*** Отрывок текста
Найти тему

Фабрикант Миндовский – герой чеховского «Вишневого сада»

Иван Александрович Миндовский.
Иван Александрович Миндовский.

Считается, что Ермолай Алексеевич Лопахин – это (в чем-то, не во всем, конечно) фабрикант Иван Александрович Миндовский. В 1872 году он приобрел на аукционе бывшее имение графа Татищева в городе Вичуга (ныне в Ивановской области). Поместье с каменным домом и большим садом в то время принадлежало Марии Сергеевне Татищевой-Эйхлер. При ее отце графе Сергее Павловиче Татищеве имение достигло расцвета и приносило неплохой доход. Но наследница огромного состояния вместе со своим мужем вели рассеянный образ жизни, мало заботились о хозяйстве и к началу 1870-х годов влезли в долги. Имение было выставлено на торги. Потеря родового гнезда стала сильным ударом для Марии Сергеевны, который она не смогла пережить. Через год после продажи она скончалась в возрасте сорока трех лет. Конечно, это была не рядовая смерть. И Чехов вполне мог знать эту грустную историю.

На то, что Миндовский – это и есть Лопахин, указывают несколько дополнительных фактов. Разница в возрасте между Иваном Александровичем и Татищевой-Эйхлер примерно такая же, как и между Лопахиным и Раневской. Миндовский тоже мог с детства знать и графа Татищева, и его семью и иметь с ними какие-то хозяйственные отношения, потому что он родился в деревне Путковской, расположенной всего в двух километрах от города Вичуга. После покупки татищевского имения Миндовский сдавал дом и земельные участки в аренду различным предприятиям и крестьянам. Помимо этого имения Иван Александрович владел особняками в Москве.
******
*** Строки данных
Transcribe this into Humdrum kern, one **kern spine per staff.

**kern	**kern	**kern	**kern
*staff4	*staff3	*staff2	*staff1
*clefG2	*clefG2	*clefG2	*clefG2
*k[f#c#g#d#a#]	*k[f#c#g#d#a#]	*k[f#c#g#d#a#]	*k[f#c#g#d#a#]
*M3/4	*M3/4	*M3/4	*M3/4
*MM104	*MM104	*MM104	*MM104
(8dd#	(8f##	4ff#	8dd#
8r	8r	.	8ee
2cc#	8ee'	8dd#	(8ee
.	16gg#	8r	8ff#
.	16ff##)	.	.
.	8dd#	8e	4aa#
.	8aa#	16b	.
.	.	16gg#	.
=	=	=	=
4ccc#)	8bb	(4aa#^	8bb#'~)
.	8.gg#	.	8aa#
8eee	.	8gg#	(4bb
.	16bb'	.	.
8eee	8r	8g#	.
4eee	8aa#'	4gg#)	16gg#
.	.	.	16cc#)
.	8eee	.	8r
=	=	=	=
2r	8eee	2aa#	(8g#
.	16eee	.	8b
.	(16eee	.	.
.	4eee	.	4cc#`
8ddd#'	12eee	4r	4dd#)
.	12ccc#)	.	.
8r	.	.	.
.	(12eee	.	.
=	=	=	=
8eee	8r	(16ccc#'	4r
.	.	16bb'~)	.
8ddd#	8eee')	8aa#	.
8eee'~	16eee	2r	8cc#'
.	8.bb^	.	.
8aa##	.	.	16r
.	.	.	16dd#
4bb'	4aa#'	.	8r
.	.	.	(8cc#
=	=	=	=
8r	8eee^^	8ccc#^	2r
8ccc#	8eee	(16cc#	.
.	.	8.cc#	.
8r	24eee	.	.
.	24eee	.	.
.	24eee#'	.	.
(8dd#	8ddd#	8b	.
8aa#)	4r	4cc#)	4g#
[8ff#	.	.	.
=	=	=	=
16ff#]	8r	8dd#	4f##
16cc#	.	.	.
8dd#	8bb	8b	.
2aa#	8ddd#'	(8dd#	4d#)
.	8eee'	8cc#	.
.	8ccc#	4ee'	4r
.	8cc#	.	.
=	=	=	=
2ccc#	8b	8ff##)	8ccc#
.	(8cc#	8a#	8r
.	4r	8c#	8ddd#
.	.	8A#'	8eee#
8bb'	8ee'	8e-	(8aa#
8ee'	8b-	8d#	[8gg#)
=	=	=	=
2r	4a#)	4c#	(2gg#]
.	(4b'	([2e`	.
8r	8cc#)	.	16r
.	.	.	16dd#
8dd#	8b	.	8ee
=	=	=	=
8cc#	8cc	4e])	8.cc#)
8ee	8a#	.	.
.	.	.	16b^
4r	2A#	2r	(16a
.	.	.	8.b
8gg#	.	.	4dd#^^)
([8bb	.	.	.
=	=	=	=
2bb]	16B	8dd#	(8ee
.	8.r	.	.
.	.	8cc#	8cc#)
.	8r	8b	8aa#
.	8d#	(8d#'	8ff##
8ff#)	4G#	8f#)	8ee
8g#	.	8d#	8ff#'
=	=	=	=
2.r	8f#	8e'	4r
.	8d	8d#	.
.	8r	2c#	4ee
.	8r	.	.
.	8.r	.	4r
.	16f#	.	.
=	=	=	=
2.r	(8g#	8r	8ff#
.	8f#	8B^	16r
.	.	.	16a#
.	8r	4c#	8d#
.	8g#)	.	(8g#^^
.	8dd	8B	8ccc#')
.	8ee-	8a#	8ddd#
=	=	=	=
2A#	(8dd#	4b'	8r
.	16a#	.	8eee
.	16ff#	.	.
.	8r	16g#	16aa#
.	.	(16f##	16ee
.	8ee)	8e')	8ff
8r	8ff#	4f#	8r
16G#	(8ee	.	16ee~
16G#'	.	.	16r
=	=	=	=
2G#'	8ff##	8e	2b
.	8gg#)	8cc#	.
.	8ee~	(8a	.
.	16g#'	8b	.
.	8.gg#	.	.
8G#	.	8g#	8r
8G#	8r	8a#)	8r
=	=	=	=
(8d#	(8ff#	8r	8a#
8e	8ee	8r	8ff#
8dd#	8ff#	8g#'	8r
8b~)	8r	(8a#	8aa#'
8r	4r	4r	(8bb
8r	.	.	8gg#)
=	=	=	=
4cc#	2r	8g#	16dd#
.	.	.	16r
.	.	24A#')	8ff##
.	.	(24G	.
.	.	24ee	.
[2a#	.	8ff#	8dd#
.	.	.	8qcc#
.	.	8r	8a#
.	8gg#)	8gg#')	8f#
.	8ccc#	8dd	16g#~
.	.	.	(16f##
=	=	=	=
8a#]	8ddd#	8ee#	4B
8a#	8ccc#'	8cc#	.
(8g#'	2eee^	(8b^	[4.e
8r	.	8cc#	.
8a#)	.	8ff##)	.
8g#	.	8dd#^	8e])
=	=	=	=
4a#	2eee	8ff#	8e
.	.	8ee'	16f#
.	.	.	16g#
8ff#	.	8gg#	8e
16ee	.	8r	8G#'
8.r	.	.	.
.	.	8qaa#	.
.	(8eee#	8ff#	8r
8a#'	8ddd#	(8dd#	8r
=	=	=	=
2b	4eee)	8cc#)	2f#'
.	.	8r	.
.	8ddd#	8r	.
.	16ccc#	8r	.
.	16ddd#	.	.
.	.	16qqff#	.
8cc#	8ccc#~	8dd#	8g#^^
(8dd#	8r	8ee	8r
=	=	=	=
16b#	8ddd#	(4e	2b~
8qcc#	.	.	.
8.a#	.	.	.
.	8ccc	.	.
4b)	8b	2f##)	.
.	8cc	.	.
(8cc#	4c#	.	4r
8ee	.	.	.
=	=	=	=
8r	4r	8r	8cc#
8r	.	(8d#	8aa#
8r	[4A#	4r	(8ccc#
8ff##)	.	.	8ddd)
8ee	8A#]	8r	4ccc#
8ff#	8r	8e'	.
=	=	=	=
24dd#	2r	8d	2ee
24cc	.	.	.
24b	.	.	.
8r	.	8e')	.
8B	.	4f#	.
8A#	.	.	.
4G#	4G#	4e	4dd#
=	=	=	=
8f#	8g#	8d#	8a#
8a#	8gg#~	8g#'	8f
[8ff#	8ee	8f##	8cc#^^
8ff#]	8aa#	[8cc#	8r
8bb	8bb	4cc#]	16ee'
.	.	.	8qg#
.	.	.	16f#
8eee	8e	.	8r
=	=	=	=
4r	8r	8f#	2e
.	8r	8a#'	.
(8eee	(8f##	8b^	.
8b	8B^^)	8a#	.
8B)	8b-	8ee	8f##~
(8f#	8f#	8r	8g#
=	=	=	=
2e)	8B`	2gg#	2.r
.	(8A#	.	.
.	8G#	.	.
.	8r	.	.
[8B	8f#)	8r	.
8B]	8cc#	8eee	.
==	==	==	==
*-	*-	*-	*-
******
### Задание A
По тексту о Миндовском объясните в одном–трех предложениях, почему имение Татищевых оказалось на торгах.
### Задание B
Выпишите из текста о Миндовском все названия мест: городов, деревень, областей.
### Задание C
В каком году Миндовский купил имение в Вичуге, если верить тексту о Миндовском?
Отвечайте, опираясь только на текст о Миндовском.

### Ответ A
Дочь графа, Мария Сергеевна Татищева-Эйхлер, и ее муж вели рассеянную жизнь и мало заботились о хозяйстве. К началу 1870-х годов они влезли в долги, и имение выставили на торги.

### Ответ B
Вичуга, Ивановская область, деревня Путковская, Москва.

### Ответ C
В 1872 году.